What is CI/CD Pipeline?
A CI/CD pipeline (Continuous Integration / Continuous Deployment) is an automated workflow that takes code from a developer's commit through build, test, and deployment to production.
A CI/CD pipeline (Continuous Integration / Continuous Deployment) is an automated workflow that takes code from a developer's commit through build, test, and deployment to production. It eliminates manual steps in the software delivery process.
Continuous Integration (CI): Every code commit triggers automated build and tests. Failed tests block merging. This catches defects early.

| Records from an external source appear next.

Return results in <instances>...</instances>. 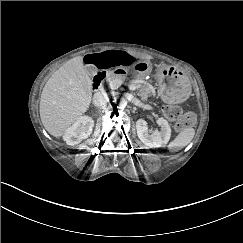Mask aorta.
I'll return each mask as SVG.
<instances>
[{
    "label": "aorta",
    "mask_w": 243,
    "mask_h": 243,
    "mask_svg": "<svg viewBox=\"0 0 243 243\" xmlns=\"http://www.w3.org/2000/svg\"><path fill=\"white\" fill-rule=\"evenodd\" d=\"M113 105L118 109H123L127 105V100L123 95H116L113 98Z\"/></svg>",
    "instance_id": "762f6f07"
}]
</instances>
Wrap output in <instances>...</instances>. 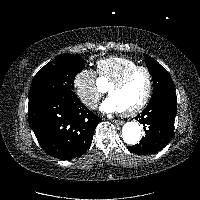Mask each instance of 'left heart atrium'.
<instances>
[{"label":"left heart atrium","instance_id":"left-heart-atrium-1","mask_svg":"<svg viewBox=\"0 0 200 200\" xmlns=\"http://www.w3.org/2000/svg\"><path fill=\"white\" fill-rule=\"evenodd\" d=\"M100 110L104 113H117L121 112V109L115 99L112 96H109L106 98L101 104H100Z\"/></svg>","mask_w":200,"mask_h":200}]
</instances>
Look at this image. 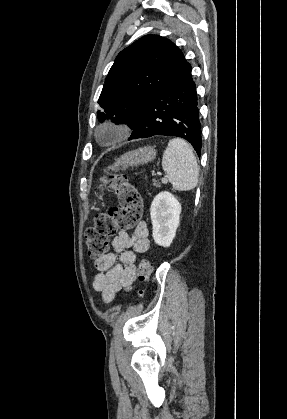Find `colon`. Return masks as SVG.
I'll list each match as a JSON object with an SVG mask.
<instances>
[{"instance_id": "5ec220e1", "label": "colon", "mask_w": 287, "mask_h": 419, "mask_svg": "<svg viewBox=\"0 0 287 419\" xmlns=\"http://www.w3.org/2000/svg\"><path fill=\"white\" fill-rule=\"evenodd\" d=\"M110 184L119 199L120 206L110 209L107 213L96 214L93 225L85 233L88 255L95 260L107 254L110 237L119 229L136 226L142 216L141 196L127 176L124 173L114 172L110 175ZM151 273L150 260L142 259L137 268L139 280L148 281ZM139 293L143 295L144 291L141 290Z\"/></svg>"}]
</instances>
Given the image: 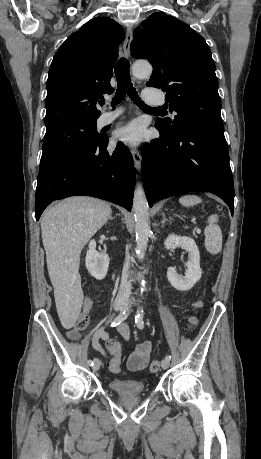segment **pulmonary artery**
I'll use <instances>...</instances> for the list:
<instances>
[{"instance_id":"e3ab8cb5","label":"pulmonary artery","mask_w":261,"mask_h":459,"mask_svg":"<svg viewBox=\"0 0 261 459\" xmlns=\"http://www.w3.org/2000/svg\"><path fill=\"white\" fill-rule=\"evenodd\" d=\"M143 100L149 104V105H162L163 104V98L157 94L155 91L151 89H145L143 90L142 93ZM122 113V110L116 109L111 112H105L101 114V116L98 119V124L100 126H105L107 124H110L114 120H116Z\"/></svg>"}]
</instances>
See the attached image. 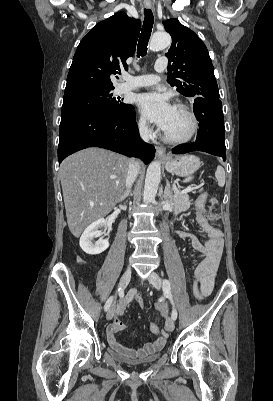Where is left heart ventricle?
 Instances as JSON below:
<instances>
[{
  "instance_id": "1",
  "label": "left heart ventricle",
  "mask_w": 273,
  "mask_h": 401,
  "mask_svg": "<svg viewBox=\"0 0 273 401\" xmlns=\"http://www.w3.org/2000/svg\"><path fill=\"white\" fill-rule=\"evenodd\" d=\"M192 129L190 118L177 108L173 113L164 131L172 137H185Z\"/></svg>"
}]
</instances>
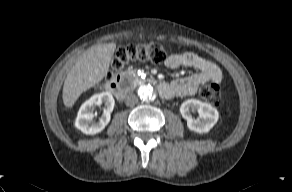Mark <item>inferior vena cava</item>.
<instances>
[{
  "label": "inferior vena cava",
  "mask_w": 292,
  "mask_h": 192,
  "mask_svg": "<svg viewBox=\"0 0 292 192\" xmlns=\"http://www.w3.org/2000/svg\"><path fill=\"white\" fill-rule=\"evenodd\" d=\"M138 102V97L134 94H128L126 97H125V103L127 106H134L135 104H137Z\"/></svg>",
  "instance_id": "inferior-vena-cava-1"
}]
</instances>
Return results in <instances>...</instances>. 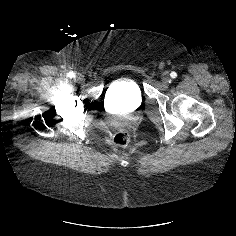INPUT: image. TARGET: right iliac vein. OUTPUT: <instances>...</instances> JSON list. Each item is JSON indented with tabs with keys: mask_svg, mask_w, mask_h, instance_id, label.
<instances>
[{
	"mask_svg": "<svg viewBox=\"0 0 236 236\" xmlns=\"http://www.w3.org/2000/svg\"><path fill=\"white\" fill-rule=\"evenodd\" d=\"M75 80L79 83H82V82H84V77L82 75L78 74L75 76Z\"/></svg>",
	"mask_w": 236,
	"mask_h": 236,
	"instance_id": "obj_1",
	"label": "right iliac vein"
}]
</instances>
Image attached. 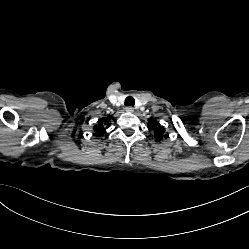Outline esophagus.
I'll return each instance as SVG.
<instances>
[{
	"mask_svg": "<svg viewBox=\"0 0 249 249\" xmlns=\"http://www.w3.org/2000/svg\"><path fill=\"white\" fill-rule=\"evenodd\" d=\"M125 110L129 113H132L134 111V108L132 106L125 107Z\"/></svg>",
	"mask_w": 249,
	"mask_h": 249,
	"instance_id": "esophagus-1",
	"label": "esophagus"
}]
</instances>
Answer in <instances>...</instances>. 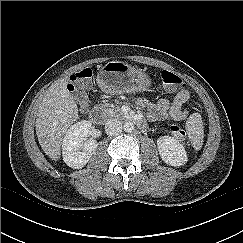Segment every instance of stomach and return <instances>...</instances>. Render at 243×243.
Listing matches in <instances>:
<instances>
[{"mask_svg":"<svg viewBox=\"0 0 243 243\" xmlns=\"http://www.w3.org/2000/svg\"><path fill=\"white\" fill-rule=\"evenodd\" d=\"M97 83L109 94L143 92L150 86V79L142 70L121 61H110L100 68Z\"/></svg>","mask_w":243,"mask_h":243,"instance_id":"1","label":"stomach"}]
</instances>
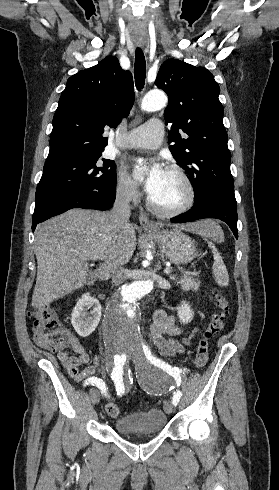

Continuous Deployment (CD): Code that passes CI is automatically deployed to production without manual intervention. This reduces deployment risk by making each change small.
Why It Matters
CI/CD pipelines directly improve DORA metrics. Without CI/CD, deployments are manual, risky, and infrequent — leading to large batches of changes that are hard to debug when something breaks.
For engineering economics, mature CI/CD reduces the cost of releasing software, enabling faster iteration and shorter feedback loops. Richard Ewing's diagnostic evaluates CI/CD maturity as a leading indicator of engineering efficiency.
How to Measure
Measure pipeline run time, success rate, deployment frequency, and lead time from commit to production.
Frequently Asked Questions
What is the difference between CI/CD and DevOps?
CI/CD is a specific practice within DevOps. DevOps encompasses the broader culture, including monitoring, incident response, infrastructure as code, and organizational collaboration.